Hiring a lawyer is a difficult decision. Many people are intimidated or nervous when first talking to a lawyer. If you call us, you will talk to a legal assistant who will answer basic questions and, if you wish, schedule an appointment, or you will talk directly with a Raleigh criminal lawyer. We offer free consultations.

I often am asked, whether someone should hire a lawyer, or should request a court appointed lawyer or public defender.

First, it’s important to note that public defenders – that is the lawyers who are employees of the Wake County Public Defender’s Office – are dedicated professionals who work hard for their clients. Some people are under the misapprehension that they are not lawyers, or not good lawyers.

Nothing could be further from the truth. Just there are good and bad in any profession, there are excellent lawyers who work for public defender offices, and also lawyers who are not as good. There are also excellent private lawyers, and also private criminal defense lawyers who are not very good.
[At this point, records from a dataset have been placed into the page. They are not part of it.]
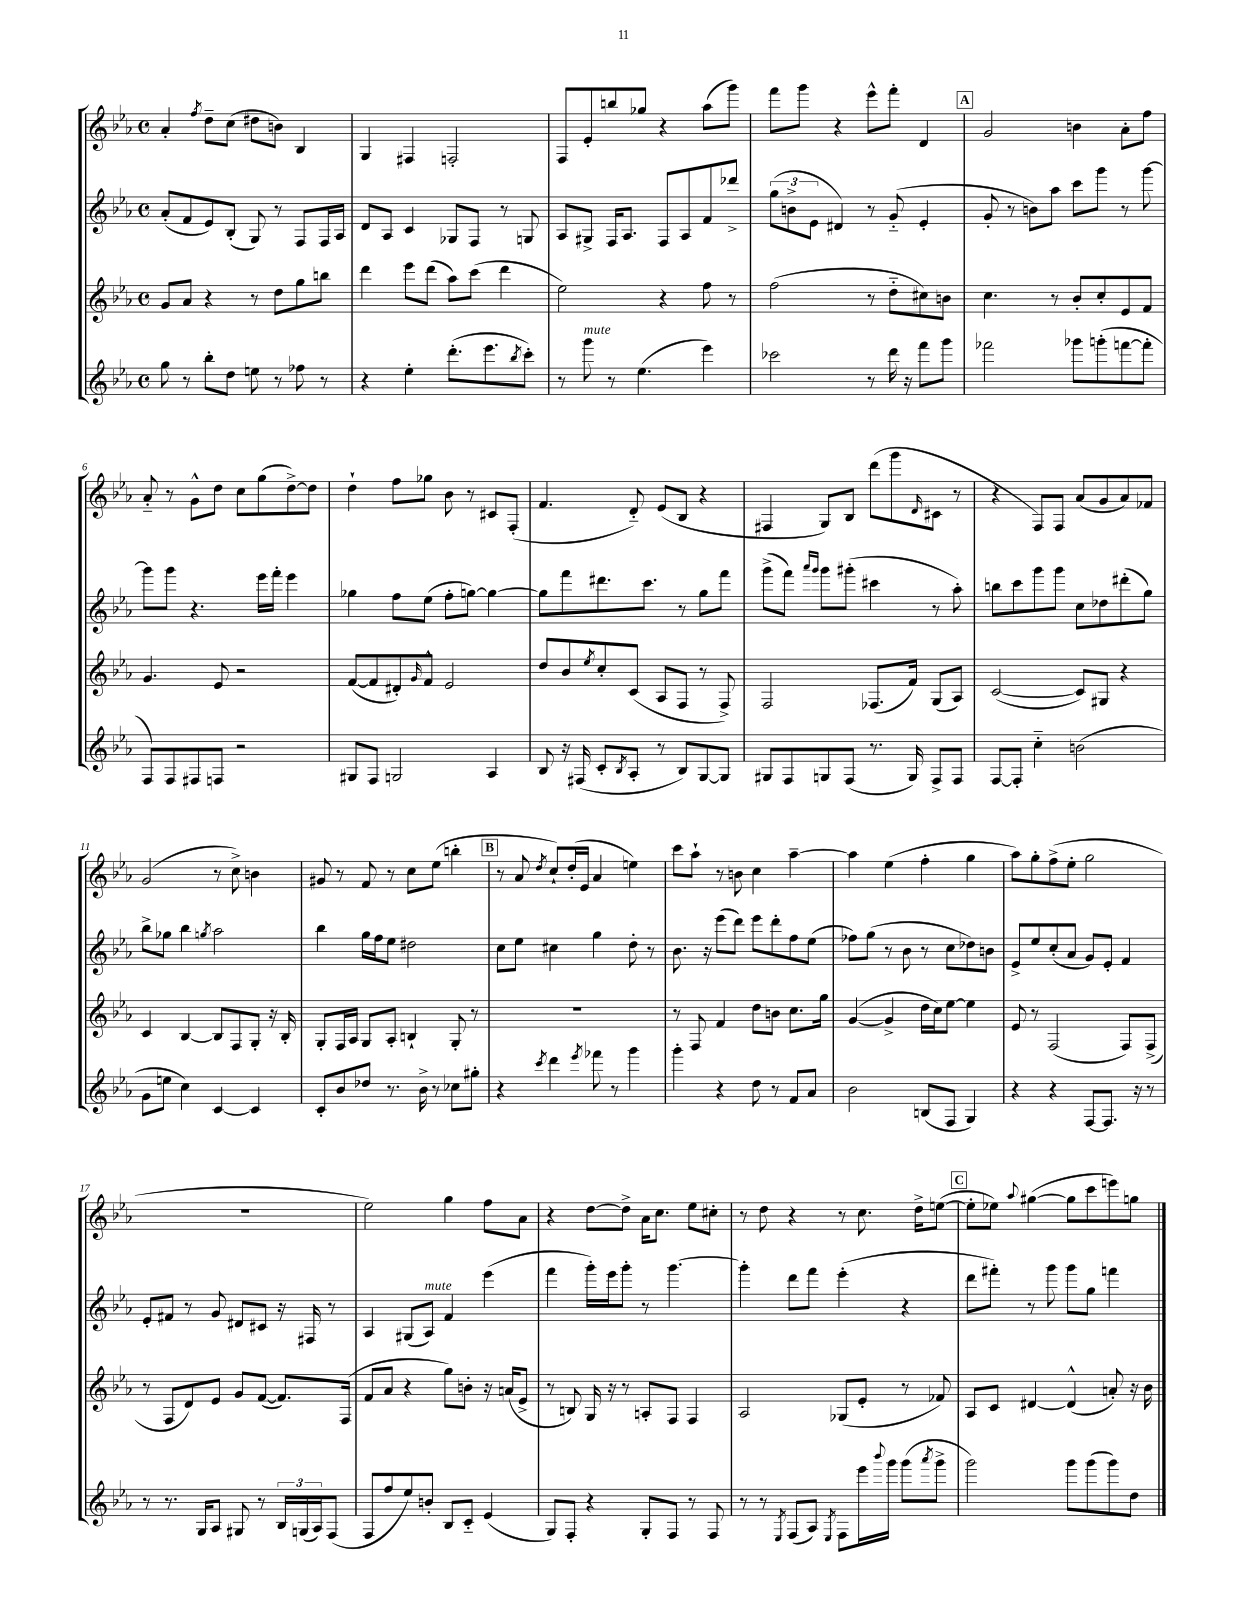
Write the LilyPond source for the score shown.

<<
\new StaffGroup <<
\new Staff = "s0" {
    \clef treble \key ees \major \defaultTimeSignature \time 4/4
    aes'4-. \acciaccatura { f''8 } d''8-- c''8( dis''8 b'8) bes4 |
    g4 fis4 f2-. |
    f8 ees'8-. b''8 ges''8 r4 aes''8( g'''8) |
    f'''8 g'''8 r4 ees'''8-^ f'''8-. d'4 |
    \mark \markup { \box "A" } g'2 b'4 aes'8-. f''8 |
    aes'8-_ r8 g'8-^ d''8 c''8 g''8( d''8~->) d''8 |
    d''4-! f''8 ges''8 bes'8 r8 cis'8 f8-.( |
    f'4. d'8-_) ees'8( bes8 r4 |
    fis4 g8) bes8 d'''8( g'''8 \grace { d'16 } cis'8 r8 |
    r4 f8) f8 aes'8( g'8 aes'8) fes'8 |
    g'2( r8 c''8->) b'4 |
    gis'8 r8 f'8 r8 c''8 ees''8( b''4-. |
    \mark \markup { \box "B" } r8 aes'8 \acciaccatura { d''8 } c''8-!) d''16-.( ees'16 aes'4 e''4) |
    c'''8 aes''8-! r8 b'8 c''4 aes''4~-- |
    aes''4 ees''4( f''4-. g''4 |
    aes''8) g''8-. f''8->( ees''8-. g''2 |
    R1 |
    ees''2) g''4 f''8 aes'8 |
    r4 d''8~ d''8-> aes'16 c''8. ees''8 cis''8-. |
    r8 d''8 r4 r8 c''8. d''16-> e''8~( |
    \mark \markup { \box "C" } e''8-. ees''8) \appoggiatura { aes''8 } gis''4~( gis''8 c'''8 e'''8) g''8 \bar "|." |
}
\new Staff = "s1" {
    \clef treble \key ees \major \defaultTimeSignature \time 4/4
    aes'8-.( f'8 ees'8) bes8-.( g8) r8 f8 f16 aes16 |
    d'8 aes8 c'4 ges8 f8 r8 g8 |
    aes8 gis8-> f16 aes8. f8 aes8 f'8 des'''8-> |
    \tuplet 3/2 { g''8( b'8-> ees'8 } dis'4) r8 g'8-_( ees'4-. |
    \mark \markup { \box "A" } g'8-. r8 b'8) aes''8 c'''8 g'''8 r8 g'''8~ |
    g'''8 g'''8 r4. ees'''16 f'''16-. ees'''4 |
    ges''4 f''8 ees''8( f''8-. g''8~) g''4~ |
    g''8 f'''8 dis'''8. c'''8. r8 g''8 f'''8 |
    g'''8->( f'''8) \grace { aes'''16 g'''16 } g'''8 gis'''8-.( cis'''4 r8 aes''8-.) |
    b''8 c'''8 g'''8 g'''8 c''8 des''8 dis'''8-.( g''8) |
    bes''8-> ges''8 bes''4 \acciaccatura { g''8 } aes''2 |
    bes''4 g''16 f''16 ees''8 dis''2 |
    \mark \markup { \box "B" } c''8 ees''8 cis''4 g''4 d''8-. r8 |
    bes'8. r16 ees'''8( d'''8) ees'''8 d'''8-. f''8 ees''8( |
    fes''8) g''8( r8 bes'8 r8 c''8 des''8) b'8 |
    ees'8-> ees''8 c''8-.( aes'8 g'8) ees'8-. f'4 |
    ees'8-. fis'8 r8 g'8 dis'8 cis'8 r16 fis16 r8 |
    aes4 gis8( aes8^\markup { \italic "mute" }) f'4 ees'''4( |
    f'''4 g'''16-.) ees'''16 g'''8-. r8 g'''4.~ |
    g'''4-. d'''8 f'''8 ees'''4-.( r4 |
    \mark \markup { \box "C" } d'''8 fis'''8-.) r8 g'''8 g'''8 g''8 f'''4 \bar "|." |
}
\new Staff = "s2" {
    \clef treble \key ees \major \defaultTimeSignature \time 4/4
    g'8 aes'8 r4 r8 d''8 g''8 b''8 |
    d'''4 ees'''8 d'''8( aes''8) c'''8( d'''4 |
    ees''2) r4 f''8 r8 |
    f''2( r8 d''8-_ cis''8) b'8 |
    \mark \markup { \box "A" } c''4. r8 bes'8-. c''8-. ees'8 f'8 |
    g'4. ees'8 r2 |
    f'8~( f'8 dis'8-.) \grace { g'16 } f'8-^ ees'2 |
    d''8 bes'8 \acciaccatura { ees''8 } c''8-. c'8( aes8 f8 r8 f8->) |
    f2 fes8.( f'16) g8( aes8) |
    c'2~( c'8) gis8 r4 |
    c'4 bes4~ bes8 f8 g8-. r16 bes16-. |
    g8-. f16 aes16 g8 aes8-. b4-! g8-. r8 |
    \mark \markup { \box "B" } R1 |
    r8 f8 f'4 d''8 b'8 c''8. g''16 |
    g'4~( g'4-> d''16 c''16) ees''8~ ees''4 |
    ees'8 r8 f2( f8) f8->( |
    r8 f8 d'8) ees'8 g'8 f'8~( f'8.) f16( |
    f'8 aes'8 r4 g''8) b'8-. r16 a'16( ees'8-> |
    r8 b8) g16 r16 r8 a8-. f8 f4 |
    aes2 ges8( ees'8-. r8 fes'8) |
    \mark \markup { \box "C" } aes8 c'8 dis'4~ dis'4-^( a'8-.) r16 bes'16 \bar "|." |
}
\new Staff = "s3" {
    \clef treble \key ees \major \defaultTimeSignature \time 4/4
    g''8 r8 bes''8-. d''8 e''8 r8 fes''8 r8 |
    r4 ees''4-. d'''8.-.( ees'''8. \acciaccatura { bes''8 } c'''8-.) |
    r8 g'''8^\markup { \italic "mute" } r8 ees''4.( ees'''4) |
    ces'''2 r8 d'''16 r16 f'''8 g'''8 |
    \mark \markup { \box "A" } fes'''2 ges'''8 g'''8-.( f'''8~ f'''8-. |
    f8) f8 fis8 f8 r2 |
    gis8 f8 g2 aes4 |
    bes8 r16 fis16( c'8-. \acciaccatura { bes8 } aes8-. r8 bes8) g8~ g8 |
    gis8 f8 g8 f8( r8. g16) f8-> f8 |
    f8~ f8-. c''4-_ b'2( |
    g'8 e''8 c''4) c'4~ c'4 |
    c'8-. bes'8 des''8 r8. bes'16-> r8 ces''8 gis''8-. |
    \mark \markup { \box "B" } r4 \acciaccatura { c'''8 } d'''4 \acciaccatura { ees'''8 } fes'''8 r8 g'''4 |
    g'''4-. r4 d''8 r8 f'8 aes'8 |
    bes'2 b8( f8 g4) |
    r4 r4 f8~ f8. r16 r8 |
    r8 r8. g16 aes8 gis8 r8 \tuplet 3/2 { bes16 g16( aes16) } f8( |
    f8 f''8 ees''8) b'8-. bes8 c'8-_ ees'4( |
    g8) f8-. r4 g8-. f8 r8 f8 |
    r8 r8 \acciaccatura { ees8 } f8( aes8) \acciaccatura { ees8 } f8 ees'''16 \appoggiatura { bes'''8 } g'''16 g'''8( \acciaccatura { aes'''8 } g'''8-> |
    \mark \markup { \box "C" } g'''2) g'''8 g'''8( g'''8) d''8 \bar "|." |
}
>>
>>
The issue, generally, with public defenders is not whether or not they are good lawyers, but case loads. Lawyers who work in public defender offices often have very high case loads, which means that they may not have as much time to devote to each individual client.

If you are not appointed a Public Defender, but request a court appointed lawyer, you will be assigned a lawyer from the appointment list. In Wake County, the Indigent Defense Service has established contracts and put them out for bid.

In the case of misdemeanors, a private lawyer who has a contract unit for court appointed cases is likely to receive 100 or more appointments over the course of the year-long contract, during which he is paid $17,000.

While $17,000 seems like a lot of money, it is not when you consider that at 100 cases, the average payment per client is $170 per case. Given that it may take an hour or two to resolve a misdemeanor case – and in many cases, I spend much more time on a misdemeanor than that – an attorney on a misdemeanor case is making approximately $50 to $60 an hour.

Given that the lawyer must pay taxes, staff, travel expenses, the effective payment per hour on a misdemeanor case is likely not much more than $10 or $15. Of course, these figures are guesstimates, and some lawyers may make slightly more than that.

The result is that court appointed lawyers are woefully underpaid. And public defenders are woefully overworked. While there are great lawyers out there who do dedicated work to help their clients, it’s important to consider these issues when you decide whether you want to hire a lawyer or apply for a court appointed lawyer.